■ Source document:

= = =

The flow modifiers RETURN and YIELD mark the end of a call and return one or more results to the calling environment. The RETURN and YIELD are followed by a target list or an assignment, which is executed first.

The BARRIER (CATCH) and EXIT pair mark a guarded statement block. They may be nested to form a proper hierarchy identified by their primary target variable, also called the control variable.

The LEAVE and REDO are conditional flow modifiers. The control variable is used after the assignment statement has been evaluated to decide on the flow-of-control action to be taken. Built-in controls exists for booleans and numeric values. The guarded block is opened when the control variable holds true, when its numeric value >= 0, or when it is a non-empty string. The nil value blocks entry in all cases.

Once inside the guarded block you have an option to prematurely LEAVE it at the exit statement or to REDO interpretation just after the corresponding barrier statement. Much like 'break' and 'continue' statements in the programming language C. The action is taken when the condition is met.

= = =

■ Available data:
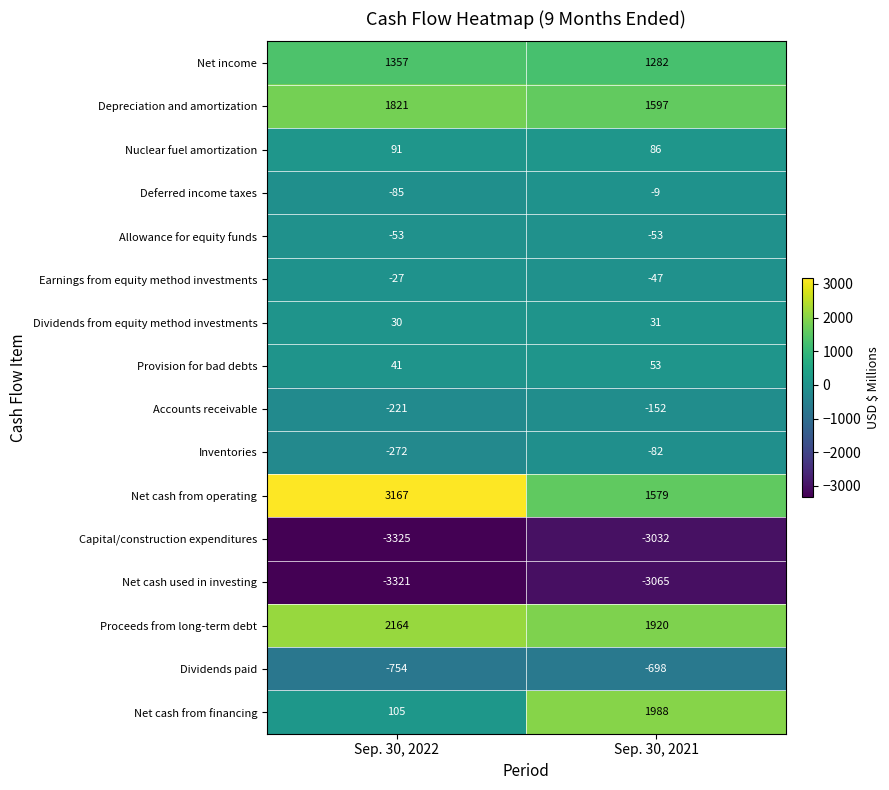

Count the number of data series in this chart.

16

= = =

■ Problem set:
a) Check each statement against the text about flow modifiers and answer yes or no, quoting the words that decide it: (i) RETURN and YIELD can return more than one result. (ii) The guarded block is opened when the control variable holds a negative numeric value. (iii) The nil value blocks entry only for numeric controls.
b) Rewrite the part of the text about flow modifiers starting at "The BARRIER (CATCH)" and ending at "condition is met.", substituting "protected block" for "guarded block".
Rely only on the text about flow modifiers; the lines above play no part.

■ Solutions per task:
a)
(i) Yes: "return one or more results to the calling environment"
(ii) No: "when its numeric value >= 0"
(iii) No: "The nil value blocks entry in all cases."

b)
The BARRIER (CATCH) and EXIT pair mark a guarded statement block. They may be nested to form a proper hierarchy identified by their primary target variable, also called the control variable.

The LEAVE and REDO are conditional flow modifiers. The control variable is used after the assignment statement has been evaluated to decide on the flow-of-control action to be taken. Built-in controls exists for booleans and numeric values. The protected block is opened when the control variable holds true, when its numeric value >= 0, or when it is a non-empty string. The nil value blocks entry in all cases.

Once inside the protected block you have an option to prematurely LEAVE it at the exit statement or to REDO interpretation just after the corresponding barrier statement. Much like 'break' and 'continue' statements in the programming language C. The action is taken when the condition is met.